Hierarchical clustering arranges items in a hierarchy with a treelike structure based on the distance or similarity between them. The graphical representation of the resulting hierarchy is a tree-structured graph called a dendrogram. In Spotfire, hierarchical clustering and dendrograms are strongly connected to heat map visualizations. You can cluster both rows and columns in the heat map. Row dendrograms show the distance or similarity between rows, and which nodes each row belongs to as a result of clustering. Column dendrograms show the distance or similarity between the variables (the selected cell value columns). The example below shows a heat map with a row dendrogram.
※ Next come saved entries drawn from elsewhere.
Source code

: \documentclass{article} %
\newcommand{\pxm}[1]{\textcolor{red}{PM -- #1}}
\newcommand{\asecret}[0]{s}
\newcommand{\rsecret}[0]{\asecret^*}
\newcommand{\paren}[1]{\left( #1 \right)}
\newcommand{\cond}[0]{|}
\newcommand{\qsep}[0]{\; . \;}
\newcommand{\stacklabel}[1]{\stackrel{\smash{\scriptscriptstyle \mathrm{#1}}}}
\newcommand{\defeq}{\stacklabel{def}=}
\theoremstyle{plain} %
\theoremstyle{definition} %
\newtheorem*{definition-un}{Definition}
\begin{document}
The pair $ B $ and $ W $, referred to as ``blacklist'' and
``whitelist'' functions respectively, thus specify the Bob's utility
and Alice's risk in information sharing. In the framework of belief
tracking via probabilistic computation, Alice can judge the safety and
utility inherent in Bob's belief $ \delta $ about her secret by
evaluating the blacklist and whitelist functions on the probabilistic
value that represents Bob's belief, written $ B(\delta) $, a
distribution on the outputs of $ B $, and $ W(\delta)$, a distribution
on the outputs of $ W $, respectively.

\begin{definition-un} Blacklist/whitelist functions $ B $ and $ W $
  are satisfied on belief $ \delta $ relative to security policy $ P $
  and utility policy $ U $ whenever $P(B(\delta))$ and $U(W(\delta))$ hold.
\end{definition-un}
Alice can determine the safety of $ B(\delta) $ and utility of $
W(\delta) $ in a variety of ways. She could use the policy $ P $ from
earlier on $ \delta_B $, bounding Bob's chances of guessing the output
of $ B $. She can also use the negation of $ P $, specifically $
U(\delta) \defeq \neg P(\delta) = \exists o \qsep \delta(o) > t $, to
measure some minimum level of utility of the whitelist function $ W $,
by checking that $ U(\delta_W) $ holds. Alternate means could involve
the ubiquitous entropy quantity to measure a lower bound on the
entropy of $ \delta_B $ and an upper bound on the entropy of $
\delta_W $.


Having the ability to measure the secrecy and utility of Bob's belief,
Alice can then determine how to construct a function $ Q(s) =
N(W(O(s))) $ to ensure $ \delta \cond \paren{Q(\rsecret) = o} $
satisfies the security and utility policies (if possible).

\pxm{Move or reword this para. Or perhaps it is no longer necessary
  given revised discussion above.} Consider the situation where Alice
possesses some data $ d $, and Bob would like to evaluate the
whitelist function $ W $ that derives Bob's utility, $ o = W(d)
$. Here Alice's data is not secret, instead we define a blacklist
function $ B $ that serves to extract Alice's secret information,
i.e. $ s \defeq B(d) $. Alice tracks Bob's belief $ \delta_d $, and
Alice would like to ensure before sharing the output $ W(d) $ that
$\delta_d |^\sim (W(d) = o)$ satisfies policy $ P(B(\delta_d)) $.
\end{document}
You can perform hierarchical clustering in two different ways: by using the Hierarchical Clustering tool, or by performing hierarchical clustering on an existing heat map visualization. If you use the Hierarchical clustering tool, a heat map with a dendrogram will be created. To learn more about heat maps and dendrograms, see What is a Heat Map? and Dendrograms and Clustering.
Algorithm
The algorithm used for hierarchical clustering in Spotfire is a hierarchical agglomerative method. For row clustering, the cluster analysis begins with each row placed in a separate cluster. Then the distance between all possible combinations of two rows is calculated using a selected distance measure. The two most similar clusters are then grouped together and form a new cluster. In subsequent steps, the distance between the new cluster and all remaining clusters is recalculated using a selected clustering method. The number of clusters is thereby reduced by one in each iteration step. Eventually, all rows are grouped into one large cluster. The order of the rows in a dendrogram are defined by the selected ordering weight. The cluster analysis works the same way for column clustering.
Note: Only numeric columns will be included when clustering.